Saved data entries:

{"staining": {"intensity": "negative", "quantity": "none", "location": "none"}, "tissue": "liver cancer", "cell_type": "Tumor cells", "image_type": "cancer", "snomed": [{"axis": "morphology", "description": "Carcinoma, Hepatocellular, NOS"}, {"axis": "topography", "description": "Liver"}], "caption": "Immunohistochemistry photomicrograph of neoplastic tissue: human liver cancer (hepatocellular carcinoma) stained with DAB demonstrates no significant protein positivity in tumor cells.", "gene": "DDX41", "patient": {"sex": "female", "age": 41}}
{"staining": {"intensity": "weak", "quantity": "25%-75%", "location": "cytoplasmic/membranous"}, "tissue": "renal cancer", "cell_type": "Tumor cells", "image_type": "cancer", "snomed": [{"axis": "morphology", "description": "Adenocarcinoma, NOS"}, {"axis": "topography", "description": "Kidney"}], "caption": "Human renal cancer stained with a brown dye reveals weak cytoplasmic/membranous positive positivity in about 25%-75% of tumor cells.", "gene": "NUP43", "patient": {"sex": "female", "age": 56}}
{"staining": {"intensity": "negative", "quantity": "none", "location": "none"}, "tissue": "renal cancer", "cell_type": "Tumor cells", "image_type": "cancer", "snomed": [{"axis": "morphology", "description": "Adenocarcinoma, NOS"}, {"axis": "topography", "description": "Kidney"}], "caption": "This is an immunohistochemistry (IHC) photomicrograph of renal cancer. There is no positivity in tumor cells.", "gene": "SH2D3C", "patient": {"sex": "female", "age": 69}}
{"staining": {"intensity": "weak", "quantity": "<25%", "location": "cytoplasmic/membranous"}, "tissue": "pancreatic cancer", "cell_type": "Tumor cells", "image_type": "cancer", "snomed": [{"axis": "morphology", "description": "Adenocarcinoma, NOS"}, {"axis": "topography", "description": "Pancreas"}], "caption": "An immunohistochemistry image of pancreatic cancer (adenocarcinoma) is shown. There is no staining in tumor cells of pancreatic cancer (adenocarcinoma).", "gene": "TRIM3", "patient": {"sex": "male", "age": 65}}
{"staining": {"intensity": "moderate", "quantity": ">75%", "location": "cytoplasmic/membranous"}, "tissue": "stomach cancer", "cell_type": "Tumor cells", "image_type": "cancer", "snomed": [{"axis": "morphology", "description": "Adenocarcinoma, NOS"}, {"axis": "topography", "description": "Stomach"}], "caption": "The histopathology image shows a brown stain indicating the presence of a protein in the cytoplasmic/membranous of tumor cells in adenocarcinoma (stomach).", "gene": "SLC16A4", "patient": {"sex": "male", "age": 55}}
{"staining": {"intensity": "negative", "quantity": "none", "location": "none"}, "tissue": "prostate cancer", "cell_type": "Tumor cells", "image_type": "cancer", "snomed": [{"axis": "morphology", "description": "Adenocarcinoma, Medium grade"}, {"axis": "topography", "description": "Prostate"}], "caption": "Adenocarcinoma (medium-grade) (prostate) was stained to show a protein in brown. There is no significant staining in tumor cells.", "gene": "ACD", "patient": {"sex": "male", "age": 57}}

What needs to be done:
The data above needs to be retyped in full, exactly as given.

Result:
{"staining": {"intensity": "negative", "quantity": "none", "location": "none"}, "tissue": "liver cancer", "cell_type": "Tumor cells", "image_type": "cancer", "snomed": [{"axis": "morphology", "description": "Carcinoma, Hepatocellular, NOS"}, {"axis": "topography", "description": "Liver"}], "caption": "Immunohistochemistry photomicrograph of neoplastic tissue: human liver cancer (hepatocellular carcinoma) stained with DAB demonstrates no significant protein positivity in tumor cells.", "gene": "DDX41", "patient": {"sex": "female", "age": 41}}
{"staining": {"intensity": "weak", "quantity": "25%-75%", "location": "cytoplasmic/membranous"}, "tissue": "renal cancer", "cell_type": "Tumor cells", "image_type": "cancer", "snomed": [{"axis": "morphology", "description": "Adenocarcinoma, NOS"}, {"axis": "topography", "description": "Kidney"}], "caption": "Human renal cancer stained with a brown dye reveals weak cytoplasmic/membranous positive positivity in about 25%-75% of tumor cells.", "gene": "NUP43", "patient": {"sex": "female", "age": 56}}
{"staining": {"intensity": "negative", "quantity": "none", "location": "none"}, "tissue": "renal cancer", "cell_type": "Tumor cells", "image_type": "cancer", "snomed": [{"axis": "morphology", "description": "Adenocarcinoma, NOS"}, {"axis": "topography", "description": "Kidney"}], "caption": "This is an immunohistochemistry (IHC) photomicrograph of renal cancer. There is no positivity in tumor cells.", "gene": "SH2D3C", "patient": {"sex": "female", "age": 69}}
{"staining": {"intensity": "weak", "quantity": "<25%", "location": "cytoplasmic/membranous"}, "tissue": "pancreatic cancer", "cell_type": "Tumor cells", "image_type": "cancer", "snomed": [{"axis": "morphology", "description": "Adenocarcinoma, NOS"}, {"axis": "topography", "description": "Pancreas"}], "caption": "An immunohistochemistry image of pancreatic cancer (adenocarcinoma) is shown. There is no staining in tumor cells of pancreatic cancer (adenocarcinoma).", "gene": "TRIM3", "patient": {"sex": "male", "age": 65}}
{"staining": {"intensity": "moderate", "quantity": ">75%", "location": "cytoplasmic/membranous"}, "tissue": "stomach cancer", "cell_type": "Tumor cells", "image_type": "cancer", "snomed": [{"axis": "morphology", "description": "Adenocarcinoma, NOS"}, {"axis": "topography", "description": "Stomach"}], "caption": "The histopathology image shows a brown stain indicating the presence of a protein in the cytoplasmic/membranous of tumor cells in adenocarcinoma (stomach).", "gene": "SLC16A4", "patient": {"sex": "male", "age": 55}}
{"staining": {"intensity": "negative", "quantity": "none", "location": "none"}, "tissue": "prostate cancer", "cell_type": "Tumor cells", "image_type": "cancer", "snomed": [{"axis": "morphology", "description": "Adenocarcinoma, Medium grade"}, {"axis": "topography", "description": "Prostate"}], "caption": "Adenocarcinoma (medium-grade) (prostate) was stained to show a protein in brown. There is no significant staining in tumor cells.", "gene": "ACD", "patient": {"sex": "male", "age": 57}}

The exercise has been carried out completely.